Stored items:
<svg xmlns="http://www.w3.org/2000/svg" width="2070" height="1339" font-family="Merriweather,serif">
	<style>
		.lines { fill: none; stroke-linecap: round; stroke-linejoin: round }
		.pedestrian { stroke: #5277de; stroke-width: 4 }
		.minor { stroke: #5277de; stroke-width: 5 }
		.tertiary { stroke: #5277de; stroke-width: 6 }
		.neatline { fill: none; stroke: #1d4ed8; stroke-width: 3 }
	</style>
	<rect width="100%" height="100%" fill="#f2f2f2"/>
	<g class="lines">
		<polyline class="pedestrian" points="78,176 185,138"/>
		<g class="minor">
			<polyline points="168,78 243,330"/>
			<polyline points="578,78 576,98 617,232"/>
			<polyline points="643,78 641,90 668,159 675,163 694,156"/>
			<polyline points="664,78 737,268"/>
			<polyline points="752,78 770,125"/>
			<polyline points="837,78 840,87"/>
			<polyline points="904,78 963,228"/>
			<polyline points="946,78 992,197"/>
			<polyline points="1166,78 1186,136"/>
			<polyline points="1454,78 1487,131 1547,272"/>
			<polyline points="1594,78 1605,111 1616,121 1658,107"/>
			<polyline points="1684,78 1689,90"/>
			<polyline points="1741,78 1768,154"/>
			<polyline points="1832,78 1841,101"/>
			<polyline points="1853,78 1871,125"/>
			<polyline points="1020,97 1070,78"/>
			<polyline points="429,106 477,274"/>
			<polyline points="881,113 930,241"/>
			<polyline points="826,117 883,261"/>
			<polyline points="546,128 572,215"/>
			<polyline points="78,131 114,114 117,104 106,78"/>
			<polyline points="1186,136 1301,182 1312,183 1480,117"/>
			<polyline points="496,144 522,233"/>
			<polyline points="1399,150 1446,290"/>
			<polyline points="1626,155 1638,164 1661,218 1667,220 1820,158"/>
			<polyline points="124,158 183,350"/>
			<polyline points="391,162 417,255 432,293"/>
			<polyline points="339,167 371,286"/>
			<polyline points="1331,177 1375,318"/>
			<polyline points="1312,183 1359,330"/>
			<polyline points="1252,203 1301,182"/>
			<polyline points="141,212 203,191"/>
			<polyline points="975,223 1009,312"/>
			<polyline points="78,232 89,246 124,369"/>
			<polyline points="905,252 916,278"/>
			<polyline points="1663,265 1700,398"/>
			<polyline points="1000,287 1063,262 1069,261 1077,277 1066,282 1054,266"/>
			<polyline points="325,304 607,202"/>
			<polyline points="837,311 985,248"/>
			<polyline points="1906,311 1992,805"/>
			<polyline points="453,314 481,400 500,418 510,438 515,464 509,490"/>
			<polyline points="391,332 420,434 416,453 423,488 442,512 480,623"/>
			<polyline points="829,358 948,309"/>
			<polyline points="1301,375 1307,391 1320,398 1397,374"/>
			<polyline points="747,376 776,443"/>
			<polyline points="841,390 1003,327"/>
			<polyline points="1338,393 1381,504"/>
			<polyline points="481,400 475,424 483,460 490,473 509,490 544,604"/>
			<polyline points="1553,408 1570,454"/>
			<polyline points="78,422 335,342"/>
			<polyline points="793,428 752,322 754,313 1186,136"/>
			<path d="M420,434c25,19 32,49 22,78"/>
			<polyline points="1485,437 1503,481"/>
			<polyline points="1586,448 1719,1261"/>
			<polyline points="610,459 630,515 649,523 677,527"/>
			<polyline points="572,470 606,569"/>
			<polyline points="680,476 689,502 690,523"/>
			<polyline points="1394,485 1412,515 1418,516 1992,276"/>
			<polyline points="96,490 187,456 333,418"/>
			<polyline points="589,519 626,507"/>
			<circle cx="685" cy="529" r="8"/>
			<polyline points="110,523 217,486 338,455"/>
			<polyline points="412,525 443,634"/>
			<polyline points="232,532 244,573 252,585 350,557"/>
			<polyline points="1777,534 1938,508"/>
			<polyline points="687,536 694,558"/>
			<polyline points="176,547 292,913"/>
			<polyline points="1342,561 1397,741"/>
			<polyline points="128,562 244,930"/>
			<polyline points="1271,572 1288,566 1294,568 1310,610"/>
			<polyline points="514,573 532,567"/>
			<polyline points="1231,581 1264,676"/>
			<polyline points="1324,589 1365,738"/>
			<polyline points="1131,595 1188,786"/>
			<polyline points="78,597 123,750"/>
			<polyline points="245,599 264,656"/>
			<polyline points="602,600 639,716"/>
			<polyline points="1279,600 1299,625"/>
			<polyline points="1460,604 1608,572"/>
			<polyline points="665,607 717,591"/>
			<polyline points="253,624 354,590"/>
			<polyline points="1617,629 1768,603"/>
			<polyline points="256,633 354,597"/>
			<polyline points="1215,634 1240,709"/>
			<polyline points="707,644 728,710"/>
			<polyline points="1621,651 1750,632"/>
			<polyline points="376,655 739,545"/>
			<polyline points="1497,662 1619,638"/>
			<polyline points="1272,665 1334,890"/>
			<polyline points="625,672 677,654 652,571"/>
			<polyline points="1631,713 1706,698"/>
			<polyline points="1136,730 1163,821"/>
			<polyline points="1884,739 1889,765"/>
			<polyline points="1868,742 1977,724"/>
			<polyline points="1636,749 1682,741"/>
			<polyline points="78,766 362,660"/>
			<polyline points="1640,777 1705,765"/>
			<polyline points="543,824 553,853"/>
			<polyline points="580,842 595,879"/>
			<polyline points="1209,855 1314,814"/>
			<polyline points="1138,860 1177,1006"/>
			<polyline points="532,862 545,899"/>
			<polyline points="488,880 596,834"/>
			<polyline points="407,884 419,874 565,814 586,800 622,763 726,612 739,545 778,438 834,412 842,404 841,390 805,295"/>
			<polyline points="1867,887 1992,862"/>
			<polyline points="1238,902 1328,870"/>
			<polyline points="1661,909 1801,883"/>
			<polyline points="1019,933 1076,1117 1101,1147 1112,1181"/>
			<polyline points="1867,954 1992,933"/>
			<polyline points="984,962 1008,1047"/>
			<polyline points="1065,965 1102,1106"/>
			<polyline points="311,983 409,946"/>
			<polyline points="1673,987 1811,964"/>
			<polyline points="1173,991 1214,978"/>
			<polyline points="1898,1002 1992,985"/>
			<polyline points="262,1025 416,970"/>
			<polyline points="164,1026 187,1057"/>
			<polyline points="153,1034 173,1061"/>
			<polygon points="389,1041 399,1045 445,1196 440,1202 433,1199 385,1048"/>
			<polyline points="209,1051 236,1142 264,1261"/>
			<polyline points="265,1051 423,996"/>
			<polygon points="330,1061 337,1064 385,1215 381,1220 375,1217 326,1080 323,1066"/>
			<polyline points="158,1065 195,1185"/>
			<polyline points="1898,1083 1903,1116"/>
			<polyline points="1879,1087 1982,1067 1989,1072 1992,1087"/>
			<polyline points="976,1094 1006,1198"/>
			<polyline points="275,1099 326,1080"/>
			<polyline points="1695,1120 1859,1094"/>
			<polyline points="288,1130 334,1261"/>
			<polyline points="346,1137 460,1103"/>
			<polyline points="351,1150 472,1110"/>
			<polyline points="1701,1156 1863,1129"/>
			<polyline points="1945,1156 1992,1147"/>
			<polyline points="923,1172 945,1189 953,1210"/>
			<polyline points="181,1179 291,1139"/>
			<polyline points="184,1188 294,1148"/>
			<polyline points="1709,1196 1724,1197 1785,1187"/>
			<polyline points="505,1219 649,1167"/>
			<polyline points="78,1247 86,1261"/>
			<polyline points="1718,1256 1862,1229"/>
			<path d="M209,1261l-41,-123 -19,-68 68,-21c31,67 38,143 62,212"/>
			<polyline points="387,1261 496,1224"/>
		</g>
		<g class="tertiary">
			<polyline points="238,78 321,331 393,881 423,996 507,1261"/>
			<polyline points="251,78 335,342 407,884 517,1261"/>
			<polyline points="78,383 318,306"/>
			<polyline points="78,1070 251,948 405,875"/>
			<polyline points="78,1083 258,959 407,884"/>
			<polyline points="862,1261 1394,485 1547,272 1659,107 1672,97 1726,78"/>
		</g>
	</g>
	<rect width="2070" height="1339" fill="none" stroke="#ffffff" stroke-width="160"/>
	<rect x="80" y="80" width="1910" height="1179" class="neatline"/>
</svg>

--

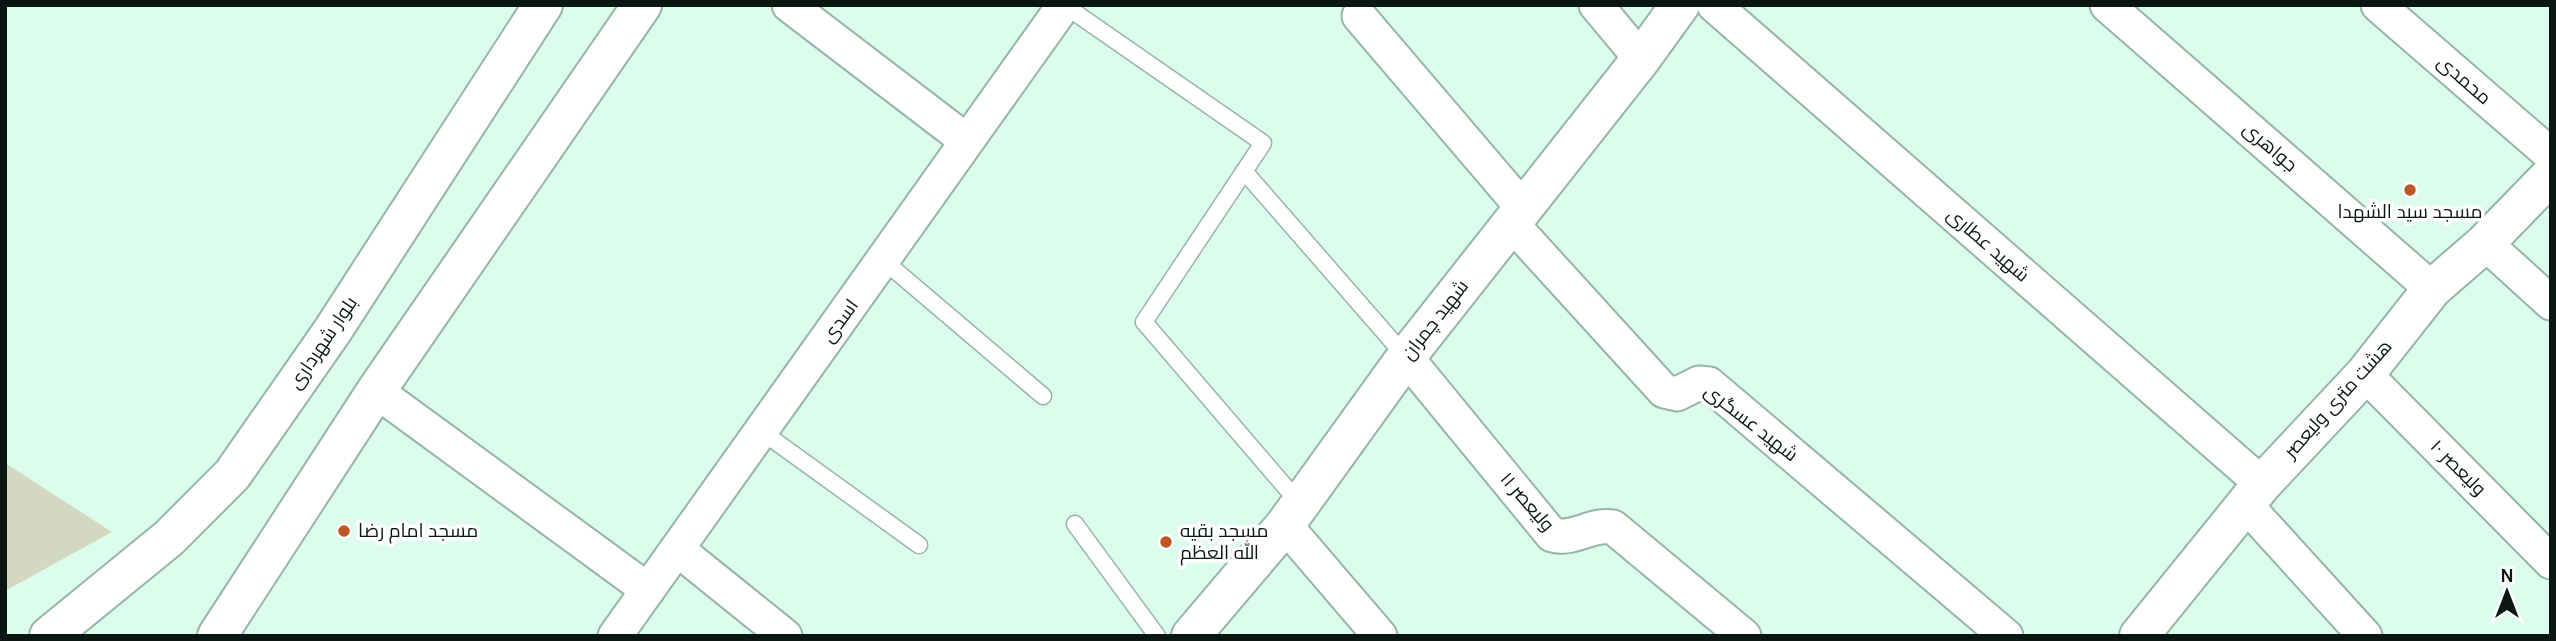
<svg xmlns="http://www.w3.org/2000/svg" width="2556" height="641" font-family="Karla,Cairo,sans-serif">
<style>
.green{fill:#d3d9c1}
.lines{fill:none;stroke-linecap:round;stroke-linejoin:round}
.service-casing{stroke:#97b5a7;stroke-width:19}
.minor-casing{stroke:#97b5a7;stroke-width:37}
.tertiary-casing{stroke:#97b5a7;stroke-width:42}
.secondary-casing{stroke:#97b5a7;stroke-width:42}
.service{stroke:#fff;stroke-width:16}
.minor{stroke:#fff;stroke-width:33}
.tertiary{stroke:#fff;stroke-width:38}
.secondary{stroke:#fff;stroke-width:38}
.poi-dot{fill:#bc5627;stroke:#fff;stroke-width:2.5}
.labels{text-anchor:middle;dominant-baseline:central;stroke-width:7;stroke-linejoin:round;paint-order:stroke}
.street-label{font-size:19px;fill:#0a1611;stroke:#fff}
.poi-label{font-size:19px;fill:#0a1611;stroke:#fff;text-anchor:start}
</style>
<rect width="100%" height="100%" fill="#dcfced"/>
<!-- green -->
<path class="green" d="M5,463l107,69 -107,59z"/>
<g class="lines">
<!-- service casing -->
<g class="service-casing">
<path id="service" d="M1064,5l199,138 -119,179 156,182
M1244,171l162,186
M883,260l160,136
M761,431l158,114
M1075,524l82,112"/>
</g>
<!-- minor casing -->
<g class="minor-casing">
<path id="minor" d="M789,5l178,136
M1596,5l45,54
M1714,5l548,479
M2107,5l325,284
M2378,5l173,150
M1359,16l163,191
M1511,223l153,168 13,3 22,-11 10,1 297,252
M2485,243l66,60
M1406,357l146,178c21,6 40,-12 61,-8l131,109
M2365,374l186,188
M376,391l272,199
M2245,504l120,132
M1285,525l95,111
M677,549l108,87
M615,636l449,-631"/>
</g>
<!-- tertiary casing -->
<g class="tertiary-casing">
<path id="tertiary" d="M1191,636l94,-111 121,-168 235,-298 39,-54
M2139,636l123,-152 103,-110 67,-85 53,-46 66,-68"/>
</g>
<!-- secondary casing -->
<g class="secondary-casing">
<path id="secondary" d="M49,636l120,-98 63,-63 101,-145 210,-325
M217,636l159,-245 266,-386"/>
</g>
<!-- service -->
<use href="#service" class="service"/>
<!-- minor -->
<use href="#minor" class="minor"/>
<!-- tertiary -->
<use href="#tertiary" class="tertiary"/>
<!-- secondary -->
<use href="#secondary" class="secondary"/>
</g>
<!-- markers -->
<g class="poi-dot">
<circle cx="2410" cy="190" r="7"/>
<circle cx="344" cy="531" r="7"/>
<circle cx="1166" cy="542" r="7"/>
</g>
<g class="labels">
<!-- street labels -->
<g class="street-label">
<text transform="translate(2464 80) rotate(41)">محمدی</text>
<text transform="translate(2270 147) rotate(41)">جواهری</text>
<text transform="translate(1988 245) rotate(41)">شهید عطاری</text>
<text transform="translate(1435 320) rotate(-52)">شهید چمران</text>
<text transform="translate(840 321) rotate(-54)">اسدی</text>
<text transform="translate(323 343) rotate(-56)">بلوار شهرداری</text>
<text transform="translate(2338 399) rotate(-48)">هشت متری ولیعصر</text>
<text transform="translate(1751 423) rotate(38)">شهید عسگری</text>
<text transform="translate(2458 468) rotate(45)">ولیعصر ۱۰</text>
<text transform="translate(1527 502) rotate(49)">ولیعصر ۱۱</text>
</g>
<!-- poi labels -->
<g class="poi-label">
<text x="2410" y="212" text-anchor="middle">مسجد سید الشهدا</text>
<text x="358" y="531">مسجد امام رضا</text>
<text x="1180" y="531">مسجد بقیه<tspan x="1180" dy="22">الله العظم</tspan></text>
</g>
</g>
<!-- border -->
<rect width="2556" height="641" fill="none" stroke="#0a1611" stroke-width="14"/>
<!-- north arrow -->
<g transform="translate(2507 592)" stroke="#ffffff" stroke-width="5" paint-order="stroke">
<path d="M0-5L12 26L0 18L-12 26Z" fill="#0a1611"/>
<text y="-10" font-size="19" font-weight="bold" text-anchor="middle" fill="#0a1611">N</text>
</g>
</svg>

---

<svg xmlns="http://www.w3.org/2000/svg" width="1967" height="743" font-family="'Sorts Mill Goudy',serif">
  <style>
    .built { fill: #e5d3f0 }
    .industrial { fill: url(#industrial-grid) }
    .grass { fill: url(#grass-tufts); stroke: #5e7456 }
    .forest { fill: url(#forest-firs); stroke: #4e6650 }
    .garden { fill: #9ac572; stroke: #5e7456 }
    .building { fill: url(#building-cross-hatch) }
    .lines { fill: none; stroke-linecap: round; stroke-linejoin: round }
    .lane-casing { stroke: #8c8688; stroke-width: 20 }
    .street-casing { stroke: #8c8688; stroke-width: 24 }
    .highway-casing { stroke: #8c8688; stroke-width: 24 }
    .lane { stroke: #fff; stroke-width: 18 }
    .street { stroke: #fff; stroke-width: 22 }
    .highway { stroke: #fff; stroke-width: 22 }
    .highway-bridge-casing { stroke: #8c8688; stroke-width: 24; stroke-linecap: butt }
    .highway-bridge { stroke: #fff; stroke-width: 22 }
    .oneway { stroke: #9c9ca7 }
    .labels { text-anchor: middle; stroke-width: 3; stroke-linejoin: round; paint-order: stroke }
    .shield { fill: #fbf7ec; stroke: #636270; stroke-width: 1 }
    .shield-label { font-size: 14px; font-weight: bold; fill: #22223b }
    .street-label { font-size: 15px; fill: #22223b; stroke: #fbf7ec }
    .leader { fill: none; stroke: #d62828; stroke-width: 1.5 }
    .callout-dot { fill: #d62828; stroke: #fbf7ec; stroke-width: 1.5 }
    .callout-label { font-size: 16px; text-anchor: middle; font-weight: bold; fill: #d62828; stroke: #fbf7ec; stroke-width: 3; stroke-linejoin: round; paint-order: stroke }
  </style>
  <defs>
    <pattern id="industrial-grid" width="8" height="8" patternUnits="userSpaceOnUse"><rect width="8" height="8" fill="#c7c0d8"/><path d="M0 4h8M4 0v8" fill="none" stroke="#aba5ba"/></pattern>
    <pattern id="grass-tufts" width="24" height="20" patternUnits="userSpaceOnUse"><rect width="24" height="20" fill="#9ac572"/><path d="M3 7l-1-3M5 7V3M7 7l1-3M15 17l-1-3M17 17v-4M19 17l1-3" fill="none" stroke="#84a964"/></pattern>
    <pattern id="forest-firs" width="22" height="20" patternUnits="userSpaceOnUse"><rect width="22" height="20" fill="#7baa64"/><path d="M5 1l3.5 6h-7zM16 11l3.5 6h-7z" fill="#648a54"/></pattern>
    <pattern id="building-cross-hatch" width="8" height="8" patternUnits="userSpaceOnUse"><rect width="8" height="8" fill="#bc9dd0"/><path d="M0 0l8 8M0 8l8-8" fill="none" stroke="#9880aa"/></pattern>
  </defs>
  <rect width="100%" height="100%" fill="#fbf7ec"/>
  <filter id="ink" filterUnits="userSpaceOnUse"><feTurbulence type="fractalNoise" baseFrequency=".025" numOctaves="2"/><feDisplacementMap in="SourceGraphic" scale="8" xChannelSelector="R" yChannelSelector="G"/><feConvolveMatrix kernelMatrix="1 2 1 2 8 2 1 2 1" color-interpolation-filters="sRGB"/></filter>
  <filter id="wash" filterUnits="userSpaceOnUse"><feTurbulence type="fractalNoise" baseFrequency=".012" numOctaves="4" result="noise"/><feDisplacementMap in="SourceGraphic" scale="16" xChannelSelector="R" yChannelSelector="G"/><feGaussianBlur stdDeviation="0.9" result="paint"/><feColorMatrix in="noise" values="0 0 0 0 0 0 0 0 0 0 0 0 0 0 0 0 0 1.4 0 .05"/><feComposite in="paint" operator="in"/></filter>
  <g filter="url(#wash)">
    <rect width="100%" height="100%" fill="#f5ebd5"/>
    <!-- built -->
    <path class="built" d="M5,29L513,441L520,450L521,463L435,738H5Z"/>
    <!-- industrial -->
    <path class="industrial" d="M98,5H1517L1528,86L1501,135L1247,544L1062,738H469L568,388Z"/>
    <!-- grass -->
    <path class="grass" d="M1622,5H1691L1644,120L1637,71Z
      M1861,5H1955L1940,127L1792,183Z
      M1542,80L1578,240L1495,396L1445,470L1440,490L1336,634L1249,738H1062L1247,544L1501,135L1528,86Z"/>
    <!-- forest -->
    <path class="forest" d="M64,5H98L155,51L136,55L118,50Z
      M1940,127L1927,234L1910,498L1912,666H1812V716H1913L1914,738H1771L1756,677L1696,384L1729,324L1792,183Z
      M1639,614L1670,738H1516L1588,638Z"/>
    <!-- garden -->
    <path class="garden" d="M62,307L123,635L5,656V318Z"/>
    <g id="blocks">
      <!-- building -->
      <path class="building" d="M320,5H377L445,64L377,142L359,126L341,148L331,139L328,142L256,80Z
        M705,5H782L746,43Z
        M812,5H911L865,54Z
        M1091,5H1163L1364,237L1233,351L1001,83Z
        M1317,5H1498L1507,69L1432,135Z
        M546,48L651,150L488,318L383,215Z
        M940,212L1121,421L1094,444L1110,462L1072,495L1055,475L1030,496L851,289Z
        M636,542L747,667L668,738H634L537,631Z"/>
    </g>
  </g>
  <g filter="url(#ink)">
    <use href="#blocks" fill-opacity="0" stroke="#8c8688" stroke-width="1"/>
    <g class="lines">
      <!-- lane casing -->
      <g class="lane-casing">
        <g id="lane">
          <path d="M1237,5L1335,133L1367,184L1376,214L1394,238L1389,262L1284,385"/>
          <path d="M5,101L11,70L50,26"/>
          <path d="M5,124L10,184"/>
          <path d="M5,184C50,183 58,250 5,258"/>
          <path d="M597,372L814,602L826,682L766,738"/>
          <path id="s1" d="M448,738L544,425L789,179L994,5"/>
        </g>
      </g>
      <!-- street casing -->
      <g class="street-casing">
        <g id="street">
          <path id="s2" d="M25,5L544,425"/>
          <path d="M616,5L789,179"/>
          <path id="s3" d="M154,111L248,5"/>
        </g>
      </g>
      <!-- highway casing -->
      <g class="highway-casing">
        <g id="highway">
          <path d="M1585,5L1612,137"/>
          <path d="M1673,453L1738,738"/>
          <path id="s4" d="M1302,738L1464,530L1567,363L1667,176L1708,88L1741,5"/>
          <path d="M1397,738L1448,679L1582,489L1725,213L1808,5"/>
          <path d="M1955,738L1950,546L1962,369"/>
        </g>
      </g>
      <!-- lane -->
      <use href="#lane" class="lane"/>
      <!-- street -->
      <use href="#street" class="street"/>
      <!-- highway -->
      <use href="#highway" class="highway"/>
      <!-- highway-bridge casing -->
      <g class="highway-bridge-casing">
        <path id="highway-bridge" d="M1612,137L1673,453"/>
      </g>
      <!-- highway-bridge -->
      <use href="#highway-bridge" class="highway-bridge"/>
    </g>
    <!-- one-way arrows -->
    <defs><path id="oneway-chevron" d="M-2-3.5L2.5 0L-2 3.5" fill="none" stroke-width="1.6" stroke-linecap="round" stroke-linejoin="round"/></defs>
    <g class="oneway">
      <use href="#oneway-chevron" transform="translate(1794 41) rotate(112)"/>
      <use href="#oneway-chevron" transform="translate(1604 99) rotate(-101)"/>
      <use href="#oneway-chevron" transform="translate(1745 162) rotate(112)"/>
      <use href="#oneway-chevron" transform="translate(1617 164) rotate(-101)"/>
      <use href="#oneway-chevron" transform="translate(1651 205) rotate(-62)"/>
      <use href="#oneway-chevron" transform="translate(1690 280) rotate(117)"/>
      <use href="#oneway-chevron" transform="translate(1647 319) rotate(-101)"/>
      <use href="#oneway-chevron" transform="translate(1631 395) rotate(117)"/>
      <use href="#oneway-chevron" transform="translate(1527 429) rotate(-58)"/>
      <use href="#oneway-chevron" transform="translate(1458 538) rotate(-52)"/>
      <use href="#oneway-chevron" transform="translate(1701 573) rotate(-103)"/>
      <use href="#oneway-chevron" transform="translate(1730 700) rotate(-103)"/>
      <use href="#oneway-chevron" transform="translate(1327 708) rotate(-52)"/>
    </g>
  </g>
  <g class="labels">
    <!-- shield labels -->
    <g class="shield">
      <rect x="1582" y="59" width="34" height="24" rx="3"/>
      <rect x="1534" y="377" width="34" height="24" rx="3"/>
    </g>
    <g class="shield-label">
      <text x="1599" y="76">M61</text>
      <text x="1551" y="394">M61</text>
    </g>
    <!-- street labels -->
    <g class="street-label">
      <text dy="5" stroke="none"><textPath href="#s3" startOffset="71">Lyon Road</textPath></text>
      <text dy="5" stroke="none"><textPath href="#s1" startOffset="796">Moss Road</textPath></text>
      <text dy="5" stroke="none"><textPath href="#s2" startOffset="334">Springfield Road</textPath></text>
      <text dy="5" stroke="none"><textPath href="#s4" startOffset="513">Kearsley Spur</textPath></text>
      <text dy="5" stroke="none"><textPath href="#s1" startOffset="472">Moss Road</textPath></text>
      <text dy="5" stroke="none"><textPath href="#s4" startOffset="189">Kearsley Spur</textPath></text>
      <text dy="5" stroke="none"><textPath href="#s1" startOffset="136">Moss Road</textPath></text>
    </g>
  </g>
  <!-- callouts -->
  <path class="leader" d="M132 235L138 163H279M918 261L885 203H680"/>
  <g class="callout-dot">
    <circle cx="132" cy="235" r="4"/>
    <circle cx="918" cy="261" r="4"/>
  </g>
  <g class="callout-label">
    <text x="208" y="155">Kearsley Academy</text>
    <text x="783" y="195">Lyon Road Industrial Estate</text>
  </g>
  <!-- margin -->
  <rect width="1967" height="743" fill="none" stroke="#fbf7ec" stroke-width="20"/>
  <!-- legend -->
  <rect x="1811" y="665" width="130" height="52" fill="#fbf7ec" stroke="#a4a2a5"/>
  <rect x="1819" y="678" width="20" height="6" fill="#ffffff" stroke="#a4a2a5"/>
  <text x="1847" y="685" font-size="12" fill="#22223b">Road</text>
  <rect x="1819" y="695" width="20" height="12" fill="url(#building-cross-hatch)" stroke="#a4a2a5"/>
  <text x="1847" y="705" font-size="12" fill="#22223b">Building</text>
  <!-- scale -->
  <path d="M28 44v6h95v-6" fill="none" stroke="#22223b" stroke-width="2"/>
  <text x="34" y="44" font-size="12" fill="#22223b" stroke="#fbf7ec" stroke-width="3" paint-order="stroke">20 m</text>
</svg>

> _Task instructions_:
Each line of the data above containing the string "lines" is to be copied.

> _Solution below_:
		.lines { fill: none; stroke-linecap: round; stroke-linejoin: round }
	<g class="lines">
.lines{fill:none;stroke-linecap:round;stroke-linejoin:round}
<g class="lines">
    .lines { fill: none; stroke-linecap: round; stroke-linejoin: round }
    <g class="lines">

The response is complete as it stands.